Artikel 1.5 Beleidsregel voor het verstrekken van projectsubsidies

In de beleidsregels voor het verstrekken van projectsubsidies stelt de raad het volgende vast:

  • a.

    de doelstelling van de regeling;

  • b.

    specifieke voorwaarden waaraan een subsidieaanvraag moet voldoen;

  • c.

    de verdeelregels;

  • d.

    de procedure;

  • e.

    het tijdstip van de evaluatie van de regeling.

Artikel 1.6 Bevoegdheden van het college

Het college besluit tot:

  • a.

    het verlenen, vaststellen of weigeren van subsidie;

  • b.

    de bevoorschotting;

  • c.

    het intrekken, wijzigen of terugvorderen van een verleende subsidie;

  • d.

    het aangaan van een uitwerkingsovereenkomst;

  • e.

    het jaarlijks vaststellen van subsidieplafonds per beleidsregel.
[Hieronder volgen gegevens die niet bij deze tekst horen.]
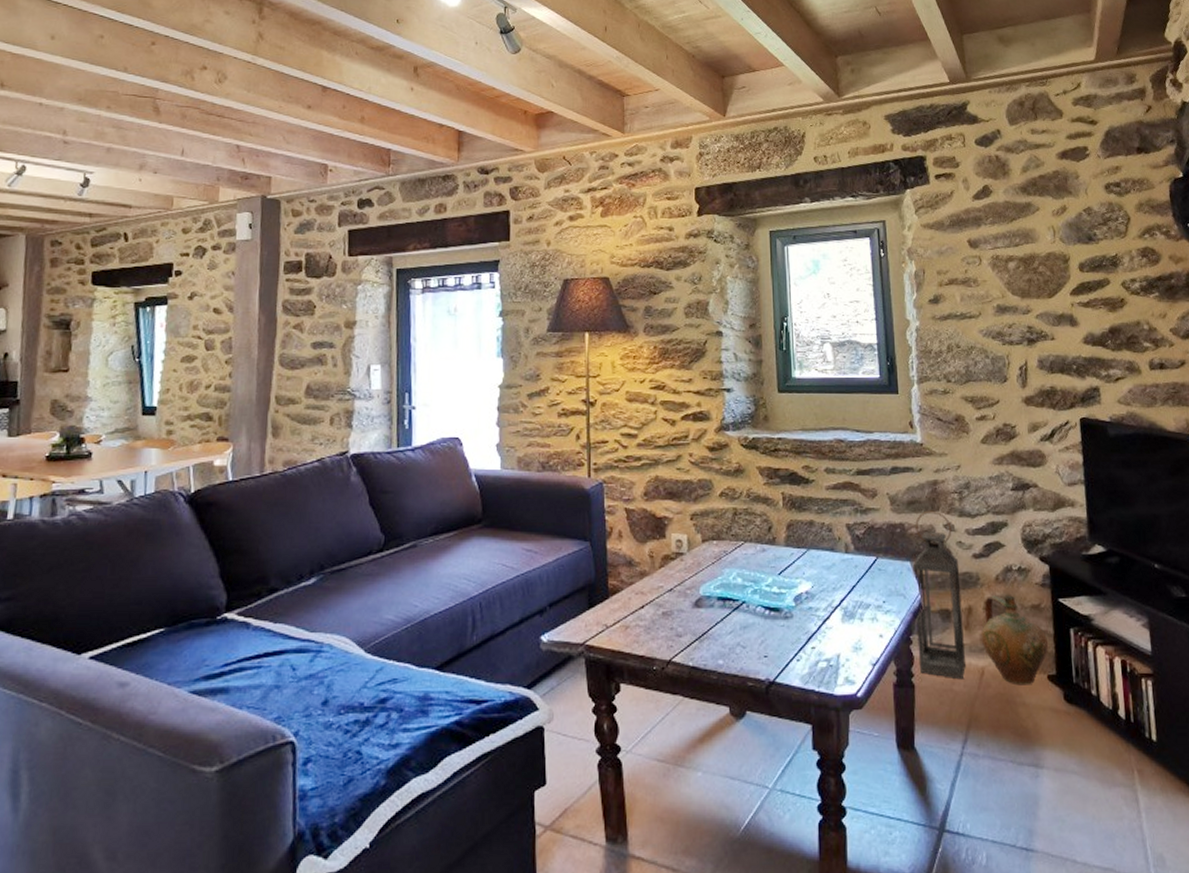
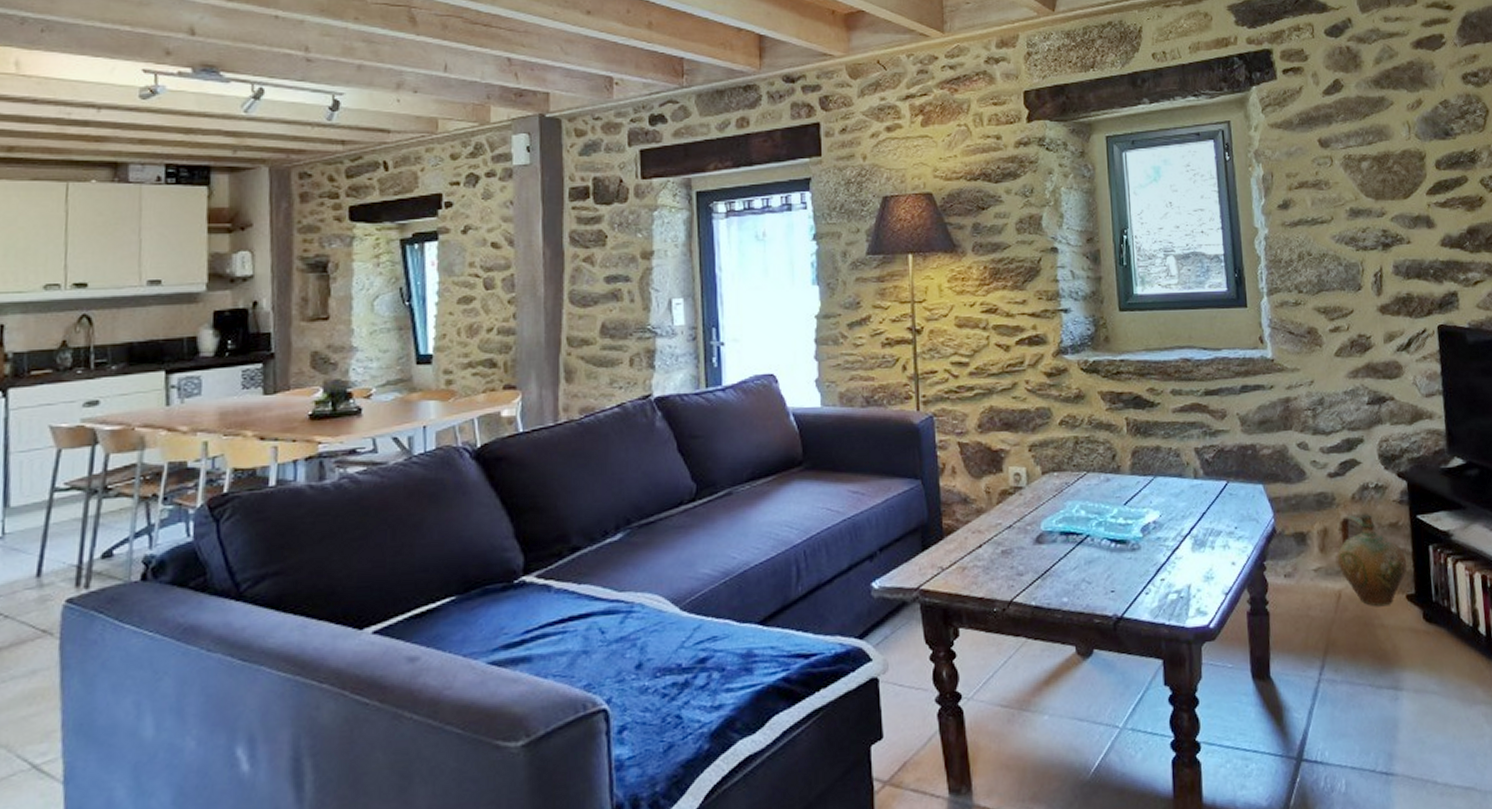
lantern: present [912,510,966,680] -> none [1265,429,1323,605]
Artikel 1.7 Indexering meerjarige subsidies

  • 1. In de uitwerkingsovereenkomst behorende bij de subsidiebeschikking spreken de gemeente en de subsidieontvanger in elk geval af welke prestaties worden geleverd, welk subsidiebedrag daar tegenover staat, of en zo ja op welke wijze wordt geïndexeerd.

  • 2. Waarderingssubsidies worden eens per 3 jaren, aan het begin van een nieuwe cyclus van 3 jaren, verhoogd met het door de raad vastgestelde percentage inflatiecorrectie voor het eerste jaar van de nieuwe subsidieperiode en de twee daaraan voorafgaande jaren.

Hoofdstuk 2 Verplichtingen van de subsidieontvanger en bepalingen betreffende de financiën van de subsidieontvangen

Artikel 2.1 Algemene verplichtingen van de subsidieontvanger

  • 1. rechtspersoonlijkheid

    Subsidie wordt in principe verleend aan instellingen met rechtspersoonlijkheid. In voorkomende gevallen kan het college besluiten dat subsidies worden verstrekt aan organisaties zonder

    rechtspersoonlijkheid of (groepen van) natuurlijke personen.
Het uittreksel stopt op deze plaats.